> Requirement 1
Answer these questions using the piece on why Amélie is beloved:
(a) How many theories does the writer offer for why the film has been loved?
(b) What example of a simple pleasure in life is given?
(c) What little things does the writer want to appreciate?
> Requirement 2
Carry on the essay about why Amélie is beloved, picking up after its final sentence.

> Excerpt
|---|
Why Amélie Is So Beloved

I have two theories as to why the film has been loved since day one.

Firstly, it’s because the film depicts a young girl conducting kind acts for others out of a desire to make lives better and put some good out in the world. How many people, especially young people, would take time out of their hectic lives to help others the way Amélie does? How many take the time to notice the simple pleasures in life, like cracking crème brûlée with a spoon?

Amelie looking at the camera with a small smile while holding a spoon upwards and straight

When it comes down to it, I think Amélie is a symbol of humanity at its best. She is a reminder that there are still caring and sympathetic people out in the world with good intentions. No matter where you are in the world, everyone has their days of despair when they think they’re only dealing with the worst of humanity. Amélie is a light, a symbol of hope and faith. She is a reminder that not all people are bad, hence giving audiences a good omen to believe in.

Not only that, but Amélie is also an inspiration. I don’t know about anyone else, but she makes me want to be a better person, to strive to be more like her. She gradually lets her walls down and becomes less afraid of the world, finding ways to enjoy more of it than she’s previously had the opportunity to. She makes me want to observe my surroundings with a clearer focus and to appreciate the little things like the five senses.
|---|
(Items from a data source)
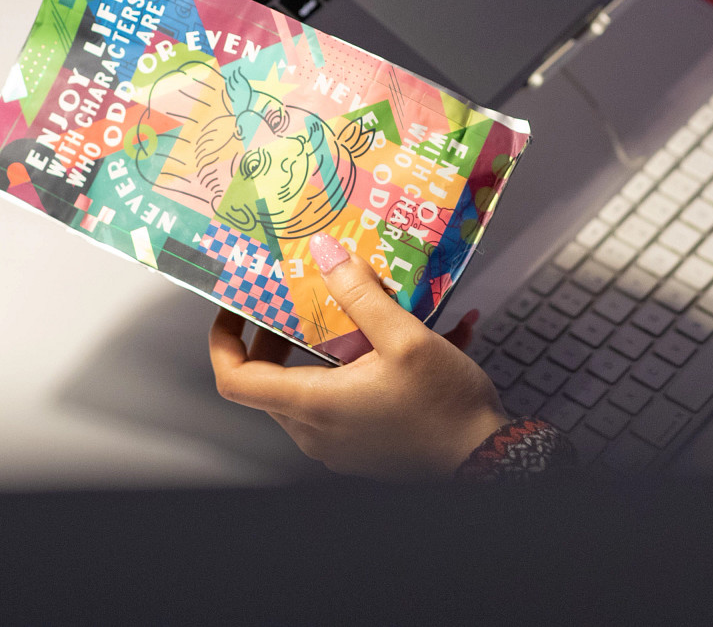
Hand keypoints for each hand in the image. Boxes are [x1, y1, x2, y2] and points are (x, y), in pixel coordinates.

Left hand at [209, 234, 507, 479]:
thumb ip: (361, 294)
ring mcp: (339, 443)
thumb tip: (325, 253)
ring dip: (322, 349)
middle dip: (280, 334)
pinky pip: (342, 402)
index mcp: (315, 405)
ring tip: (357, 313)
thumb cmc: (448, 409)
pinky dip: (356, 370)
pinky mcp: (362, 447)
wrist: (488, 460)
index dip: (224, 341)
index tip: (234, 308)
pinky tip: (402, 342)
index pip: (235, 380)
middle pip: (271, 380)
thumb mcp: (407, 338)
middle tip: (297, 299)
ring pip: (308, 388)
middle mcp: (318, 431)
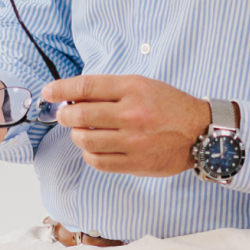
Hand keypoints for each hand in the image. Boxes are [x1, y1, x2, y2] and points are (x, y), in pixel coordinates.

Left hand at [46, 74, 210, 175]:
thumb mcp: (142, 86)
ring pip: (86, 140)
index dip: (61, 88)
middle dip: (64, 114)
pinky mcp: (136, 163)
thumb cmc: (169, 106)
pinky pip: (98, 162)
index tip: (49, 92)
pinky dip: (89, 154)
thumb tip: (73, 97)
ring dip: (76, 135)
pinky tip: (94, 148)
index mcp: (133, 89)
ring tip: (81, 131)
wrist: (200, 131)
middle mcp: (132, 114)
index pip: (86, 87)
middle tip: (64, 114)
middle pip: (81, 115)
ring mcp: (133, 141)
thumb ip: (109, 91)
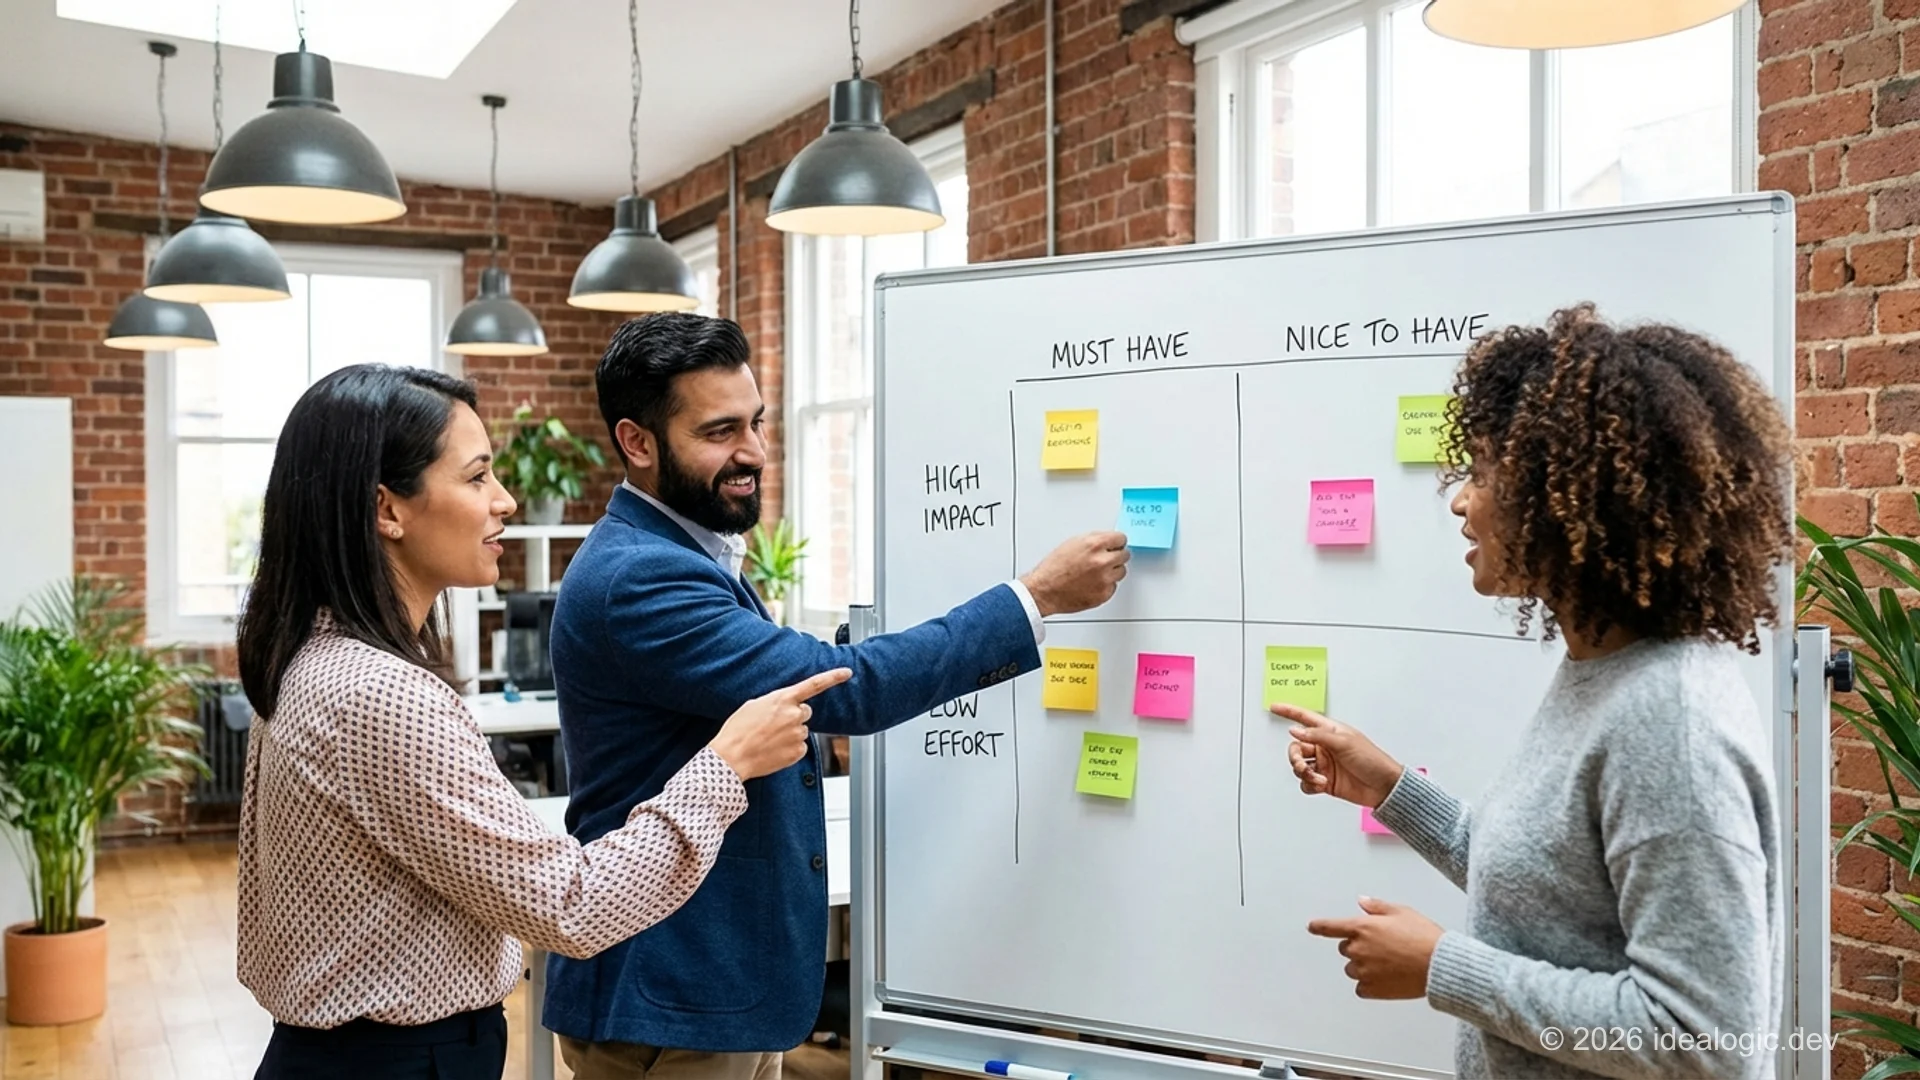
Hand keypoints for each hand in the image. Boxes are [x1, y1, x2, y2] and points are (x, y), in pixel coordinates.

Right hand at [708, 668, 852, 780]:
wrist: (731, 757)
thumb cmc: (737, 730)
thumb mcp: (753, 705)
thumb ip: (775, 702)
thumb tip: (783, 706)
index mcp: (782, 699)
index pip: (813, 685)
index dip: (832, 677)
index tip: (847, 672)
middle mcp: (794, 715)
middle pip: (805, 712)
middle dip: (794, 716)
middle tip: (774, 725)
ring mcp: (797, 734)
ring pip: (801, 731)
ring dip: (790, 733)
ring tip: (769, 739)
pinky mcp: (798, 752)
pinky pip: (800, 747)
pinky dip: (789, 749)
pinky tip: (773, 750)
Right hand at [1019, 531, 1130, 615]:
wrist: (1044, 591)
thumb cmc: (1054, 568)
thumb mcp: (1072, 543)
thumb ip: (1094, 540)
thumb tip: (1108, 540)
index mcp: (1094, 545)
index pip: (1121, 538)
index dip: (1116, 542)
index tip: (1114, 545)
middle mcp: (1102, 561)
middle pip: (1124, 555)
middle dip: (1115, 556)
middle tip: (1103, 559)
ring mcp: (1104, 579)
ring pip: (1121, 571)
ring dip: (1112, 571)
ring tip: (1095, 572)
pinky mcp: (1104, 594)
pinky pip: (1113, 586)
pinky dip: (1105, 585)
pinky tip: (1092, 583)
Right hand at [1274, 702, 1402, 808]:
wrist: (1383, 787)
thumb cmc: (1372, 760)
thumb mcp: (1344, 742)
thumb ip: (1317, 735)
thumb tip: (1296, 731)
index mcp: (1330, 732)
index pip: (1305, 718)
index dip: (1289, 711)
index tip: (1275, 706)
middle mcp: (1324, 747)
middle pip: (1296, 748)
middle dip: (1295, 758)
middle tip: (1302, 765)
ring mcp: (1324, 765)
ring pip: (1299, 766)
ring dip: (1304, 773)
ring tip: (1318, 778)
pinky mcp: (1325, 782)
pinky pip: (1306, 783)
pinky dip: (1309, 785)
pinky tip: (1321, 785)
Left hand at [1307, 896, 1443, 999]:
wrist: (1439, 965)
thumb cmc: (1423, 937)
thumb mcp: (1401, 912)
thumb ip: (1377, 907)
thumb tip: (1362, 902)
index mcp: (1362, 928)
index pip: (1331, 927)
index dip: (1319, 927)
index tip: (1312, 927)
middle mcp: (1358, 950)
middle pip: (1345, 949)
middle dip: (1358, 947)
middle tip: (1382, 947)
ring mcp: (1364, 971)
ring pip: (1352, 969)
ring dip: (1363, 966)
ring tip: (1389, 964)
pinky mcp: (1372, 990)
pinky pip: (1361, 988)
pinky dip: (1369, 985)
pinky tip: (1387, 979)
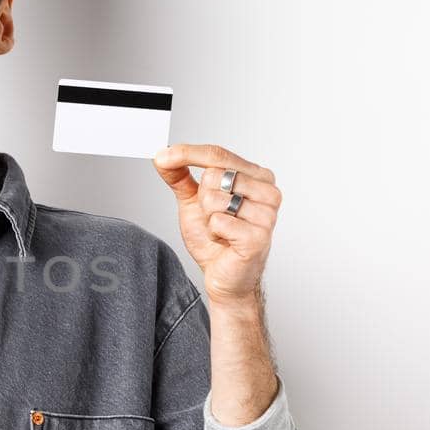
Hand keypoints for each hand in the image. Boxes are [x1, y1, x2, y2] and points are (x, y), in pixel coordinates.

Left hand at [151, 143, 281, 306]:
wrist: (225, 276)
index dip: (186, 153)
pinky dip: (213, 232)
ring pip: (214, 198)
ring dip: (208, 217)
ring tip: (220, 230)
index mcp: (257, 176)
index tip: (162, 156)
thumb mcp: (193, 201)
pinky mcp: (259, 236)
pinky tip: (225, 241)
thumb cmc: (216, 239)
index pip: (218, 154)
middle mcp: (268, 191)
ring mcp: (266, 214)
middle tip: (213, 217)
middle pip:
|---|
> Exercise result 1
(a) Two.
(b) Cracking crème brûlée with a spoon.
(c) The five senses.

> Exercise result 2
My second theory has to do with life itself. Gwladys Fouché notes that she loves the film because “Amélie offers a poetic and escapist vision of everyday life.” This is my favorite description of the film because it’s perfectly apt and a beautiful perspective to take away from the film.

Amélie is a waitress, living a relatively normal, everyday life. That can quickly become mundane. Amélie finds ways to create her own little thrills and surprises in life and finds true purpose and reward in helping others. When life becomes too mundane, that’s precisely what’s needed—a true purpose. You find something outside of your usual surroundings, go beyond your comfort zone and discover something new about yourself. Maybe there’s some risk, but the reward at the end is usually much greater. Meeting new people, doing new things, helping others–that’s what keeps life interesting and exciting, and it erases the mundane and allows you to spread true greatness, infusing it with the world. That possibility gives audiences hope and inspiration to change the mundane of their lives into their own little thrills.

Amelie looking at the man and talking to him, the man staring straight ahead in wonder, yellow building behind them and a woman with her back to them in the background between Amelie and the man

My absolute favorite scene of the entire film is when Amélie walks with the blind man, quickly explaining to him everything she sees in vivid detail. She sounds hurried, but it’s because she’s so excited, and the man soaks everything in with wonder, fascination and a smile. She really does do him a kind service, and then just as quickly as she helped him, she’s gone, leaving him at the metro and bidding him farewell. Sharing the world with someone who cannot see or even enjoy it in the same way you can is something truly special, and one-of-a-kind.

I think that’s why Amélie is so popular. She’s one-of-a-kind. She’s relatable because she’s shy and lonely and uncertain, but she makes a choice to change all of that, and she manages to find love and happiness because of it. Being brave means doing what scares you, and Amélie overcame her fears and got back in the world when she’d been isolated from it most of her life.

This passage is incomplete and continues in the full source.